I do not agree that Judge Sylvia Cooks’ conduct warrants public censure.

Canons 1, 2, and 3 of the Code of Judicial Conduct were of little assistance to a new judge struggling to determine whether he/ she should be recused in a particular case. In my experience, the only assistance comes from reading La. C.C.P. Art. 151 and discussing the issue with colleagues who have had actual experience with recusal issues.

What we have in this case is a newly elected Judge who sought to be recused in Abshire v. National Union Fire Insurance, 636 So.2d 226 (La.App. 3rd Cir.1993). When Judge Cooks suggested to her fellow panel members that she knew the lawyer charged with malpractice in this case and was friends with Alex Abshire (no relation to Jane Ab-shire ) and his wife, her fellow panel members let her know that her friendship with this attorney was not sufficient grounds for recusal. (She voted with the majority in finding Abshire guilty of malpractice. She was then recused and the decision overturned on rehearing [Abshire v. National Union Fire Insurance, 636 So.2d 238 La. App. 3rd Cir.1994]).

Abshire I is consistent with our language, In re: Judge Henry Lemoine, Jr., 96-2116, 692 So.2d 358 (LA 4/4/97), where the court said “... association with an attorney in the cause need not necessarily be misconduct that brings the judicial office into disrepute.”

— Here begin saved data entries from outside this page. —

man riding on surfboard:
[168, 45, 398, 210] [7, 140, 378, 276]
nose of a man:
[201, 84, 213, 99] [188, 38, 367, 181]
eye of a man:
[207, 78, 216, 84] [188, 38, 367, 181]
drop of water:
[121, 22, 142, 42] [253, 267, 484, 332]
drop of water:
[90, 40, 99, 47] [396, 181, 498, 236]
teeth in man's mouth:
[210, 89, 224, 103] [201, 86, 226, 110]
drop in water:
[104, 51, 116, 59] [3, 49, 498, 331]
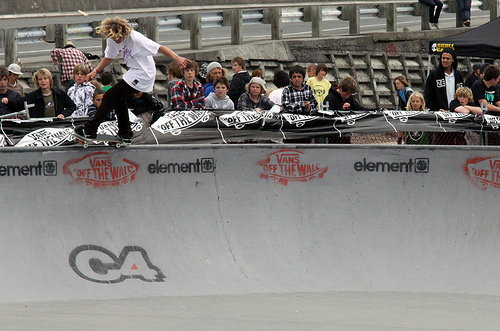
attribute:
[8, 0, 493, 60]
road — paved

Judge Cooks was told in Abshire I that she was irresponsible and inconveniencing her fellow panel members when she recused herself. Now she has been censured in Abshire v. Lafayette Parish School Board, 619 So.2d 103 (La.App. 3rd Cir.1993) because the “circumstantial evidence of bias or prejudice is so overwhelming that no reasonable judge would |2hear the case.” (The suit involving Alex Abshire was decided in the Third Circuit on March 17, 1993; the suit involving Jane Abshire was decided in the Third Circuit on May 28,1993).

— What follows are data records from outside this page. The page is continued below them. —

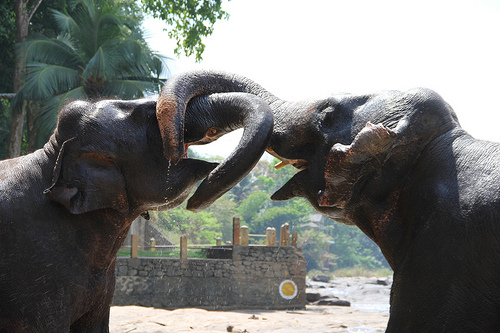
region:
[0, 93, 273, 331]
large wet gray elephant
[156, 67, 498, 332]
large wet gray elephant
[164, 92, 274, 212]
large wet gray elephant trunk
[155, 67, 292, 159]
large wet gray elephant trunk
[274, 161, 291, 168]
short yellow elephant tusk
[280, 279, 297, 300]
painted yellow and white circle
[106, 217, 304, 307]
gray stone wall with wooden posts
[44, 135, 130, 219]
large wet gray elephant ear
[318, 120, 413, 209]
large wet gray elephant ear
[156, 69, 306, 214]
two large wet gray elephant trunks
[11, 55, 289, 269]
the head of a elephant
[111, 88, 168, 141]
the eye of a elephant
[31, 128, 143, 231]
the ear of a elephant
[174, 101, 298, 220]
the trunk of a elephant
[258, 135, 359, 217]
the mouth of a elephant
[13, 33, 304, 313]
the body of a elephant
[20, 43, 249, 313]
the big grey head of a elephant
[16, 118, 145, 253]
the big grey ear of a elephant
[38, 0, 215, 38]
green leaves on a tree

In this decision, we' have moved from a presumption that Louisiana judges can be fair and impartial to a presumption of prejudice with a showing of association or relationship within a certain degree. Despite concrete evidence in thousands of Louisiana judgments and opinions that judges have ruled against friends, with this presumption of prejudice and bias, every judgment is suspect.

Who will be the final arbiter of the judges’ ability to separate their friendship and relationship with lawyers and litigants from the merits of the case? This is a clear case of being damned if you do and damned if you don’t.